If this new initiative erodes the ability of the courts to apply their expertise - for instance, in an understanding of research which explains the effects of different punishments in different circumstances - it could be diminishing democracy, not enhancing it. And as one of the commentators on Comment is free puts it:
surely we vote for people who then represent us -
not vote for people who then say "i can't be bothered - YOU do it"
Oh yes and there's that irritating little point (picked up recently by Paul Evans over on Local Democracy) that it's not unheard-of for the public to be wrong.
(iii) Sometime last year I got interested in the system of gebuurten developed in medieval european cities of Belgium and the Netherlands. These were neighbourhood associations and in Ghent each covered an average of 45-50 households. All adult inhabitants were full members of their gebuurte, regardless of their wealth or social status. Heads of households elected a 'dean' who could exact punishment through fines for a wide range of offences related to anti-social behaviour and community norms.
The deans' role was to keep peace and order. They carried out a form of locally-accountable justice, and the system survived in cities like Ghent and Leuven for something like 500 years. I hope to be able to research the geburrten in more detail in future, because I suspect they point to an achieved equilibrium in terms of maintaining local involvement in justice. I'm particularly curious about one possible implication, suggesting that neighbourhood online networks might function most effectively if they include a governance role.
Meanwhile, back to the future: I'm not at all averse to this government exploring as far as it can the limits of local involvement in public services, in fact I applaud that. But I would rather they did so with a better record of having listened when arguments built up against them.
Previously (selected):
Criminalising kids: questions about risk and respect
Respect agenda dissolves in self-parody
Young people, respect and uniforms.
Kevin:
Thank you for this. The thought that came to my mind as I read your insights was the issue of "mutual accountability" - i.e. that because we are all interdependent and our lives so interconnected, that we are all accountable to and responsible for not only ourselves but each other.

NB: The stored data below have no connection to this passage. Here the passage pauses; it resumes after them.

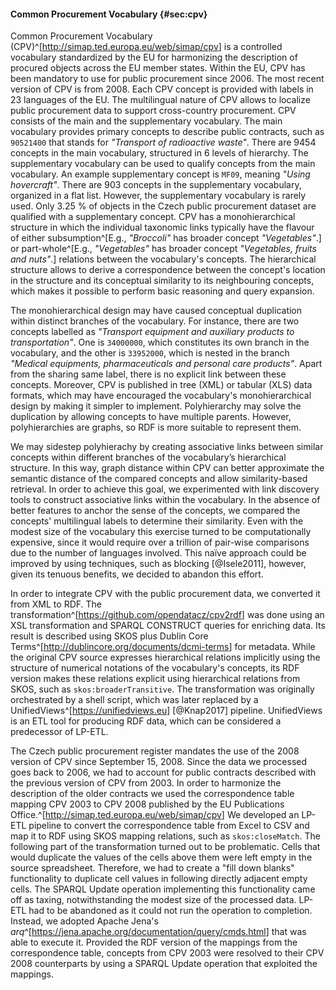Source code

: #### Common Procurement Vocabulary {#sec:cpv}

Common Procurement Vocabulary (CPV)^[<http://simap.ted.europa.eu/web/simap/cpv>] is a controlled vocabulary standardized by the EU for harmonizing the description of procured objects across the EU member states.
Within the EU, CPV has been mandatory to use for public procurement since 2006. <!-- FIXME: Add citation? -->
The most recent version of CPV is from 2008.
Each CPV concept is provided with labels in 23 languages of the EU.
The multilingual nature of CPV allows to localize public procurement data to support cross-country procurement.
CPV consists of the main and the supplementary vocabulary.
The main vocabulary provides primary concepts to describe public contracts, such as `90521400` that stands for *"Transport of radioactive waste"*.
There are 9454 concepts in the main vocabulary, structured in 6 levels of hierarchy.
The supplementary vocabulary can be used to qualify concepts from the main vocabulary.
An example supplementary concept is `MF09`, meaning *"Using hovercraft"*.
There are 903 concepts in the supplementary vocabulary, organized in a flat list.
However, the supplementary vocabulary is rarely used.
Only 3.25 % of objects in the Czech public procurement dataset are qualified with a supplementary concept. 
CPV has a monohierarchical structure in which the individual taxonomic links typically have the flavour of either subsumption^[E.g., *"Broccoli"* has broader concept *"Vegetables"*.] or part-whole^[E.g., *"Vegetables"* has broader concept *"Vegetables, fruits and nuts"*.] relations between the vocabulary's concepts.
The hierarchical structure allows to derive a correspondence between the concept's location in the structure and its conceptual similarity to its neighbouring concepts, which makes it possible to perform basic reasoning and query expansion.

The monohierarchical design may have caused conceptual duplication within distinct branches of the vocabulary.
For instance, there are two concepts labelled as *"Transport equipment and auxiliary products to transportation"*.
One is `34000000`, which constitutes its own branch in the vocabulary, and the other is `33952000`, which is nested in the branch *"Medical equipments, pharmaceuticals and personal care products"*.
Apart from the sharing same label, there is no explicit link between these concepts.
Moreover, CPV is published in tree (XML) or tabular (XLS) data formats, which may have encouraged the vocabulary's monohierarchical design by making it simpler to implement.
Polyhierarchy may solve the duplication by allowing concepts to have multiple parents.
However, polyhierarchies are graphs, so RDF is more suitable to represent them.

We may sidestep polyhierachy by creating associative links between similar concepts within different branches of the vocabulary’s hierarchical structure.
In this way, graph distance within CPV can better approximate the semantic distance of the compared concepts and allow similarity-based retrieval.
In order to achieve this goal, we experimented with link discovery tools to construct associative links within the vocabulary.
In the absence of better features to anchor the sense of the concepts, we compared the concepts' multilingual labels to determine their similarity.
Even with the modest size of the vocabulary this exercise turned to be computationally expensive, since it would require over a trillion of pair-wise comparisons due to the number of languages involved.
This naïve approach could be improved by using techniques, such as blocking [@Isele2011], however, given its tenuous benefits, we decided to abandon this effort.

In order to integrate CPV with the public procurement data, we converted it from XML to RDF.
The transformation^[<https://github.com/opendatacz/cpv2rdf>] was done using an XSL transformation and SPARQL CONSTRUCT queries for enriching data.
Its result is described using SKOS plus Dublin Core Terms^[<http://dublincore.org/documents/dcmi-terms>] for metadata.
While the original CPV source expresses hierarchical relations implicitly using the structure of numerical notations of the vocabulary's concepts, its RDF version makes these relations explicit using hierarchical relations from SKOS, such as `skos:broaderTransitive`.
The transformation was originally orchestrated by a shell script, which was later replaced by a UnifiedViews^[<https://unifiedviews.eu>] [@Knap2017] pipeline.
UnifiedViews is an ETL tool for producing RDF data, which can be considered a predecessor of LP-ETL.

The Czech public procurement register mandates the use of the 2008 version of CPV since September 15, 2008.
Since the data we processed goes back to 2006, we had to account for public contracts described with the previous version of CPV from 2003.
In order to harmonize the description of the older contracts we used the correspondence table mapping CPV 2003 to CPV 2008 published by the EU Publications Office.^[<http://simap.ted.europa.eu/web/simap/cpv>]
We developed an LP-ETL pipeline to convert the correspondence table from Excel to CSV and map it to RDF using SKOS mapping relations, such as `skos:closeMatch`.
The following part of the transformation turned out to be problematic.
Cells that would duplicate the values of the cells above them were left empty in the source spreadsheet.
Therefore, we had to create a "fill down blanks" functionality to duplicate cell values in following directly adjacent empty cells.
The SPARQL Update operation implementing this functionality came off as taxing, notwithstanding the modest size of the processed data.
LP-ETL had to be abandoned as it could not run the operation to completion.
Instead, we adopted Apache Jena's *arq*^[<https://jena.apache.org/documentation/query/cmds.html>] that was able to execute it.
Provided the RDF version of the mappings from the correspondence table, concepts from CPV 2003 were resolved to their CPV 2008 counterparts by using a SPARQL Update operation that exploited the mappings.

<!-- 
A fundamental problem that breaks the promise of controlled vocabularies is that of inter-indexer and intra-indexer consistency.
A shared vocabulary does not help if the way it is used is not shared too.
This is a to certain degree an unsolvable problem.
To a limited extent it can be alleviated by strict rules or shared practices.
Probably the most common inconsistency is assigning less specific concepts.

A partial solution to inter-indexer consistency (assuming intra-indexer consistency): consider CPV as local tags. I.e. they are comparable only with respect to the contracting authority that assigned them. (This approach also ignores that several civil servants are likely assigning CPV for most contracting authorities, hence the intra-indexer consistency may be broken.)
-->

<!--
RDF version of CPV is also available at <http://cpv.data.ac.uk>.
There is also the version from MOLDEAS.
-->
<!-- Discuss transitivity of hierarchical relations with `skos:broaderTransitive` vs. `skos:broader`? -->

My thoughts are flying at a million miles an hour, re: how the proposal you describe goes directly counter to our being mutually accountable to each other. And I thank you for getting those juices flowing for me on a Sunday morning!
Hildy
Posted by: Hildy Gottlieb | Sunday, 04 January 2009 at 16:57
thanks Hildy, I really appreciate this insight. Maybe the term we would be more likely to use in western Europe is 'co-production'. So perhaps less of our energy should go into practical questions on this potential policy, and more into asking 'how do we co-produce the kinds of outcome we want?'
As I've said before, the police do not produce safety and security in neighbourhoods on their own. Safety and security is co-produced by residents, planners, local traders, visitors and others, together with 'the extended family' of policing (which here at least now includes neighbourhood wardens, community support officers and a range of etceteras). Similarly, we do not and should not expect medics to produce our health for us, or teachers to produce the education of our children, unassisted.
It follows that similar coalitions of stakeholders should play a part in the co-production of justice at local level.
But this feels to me (sunday eve here!) somewhat more complex, and we begin from a lower point. We lack a tradition of community-confirmed justice.
All the same, it helps greatly to see the government's policy explorations in this broader developmental context, so thank you for that.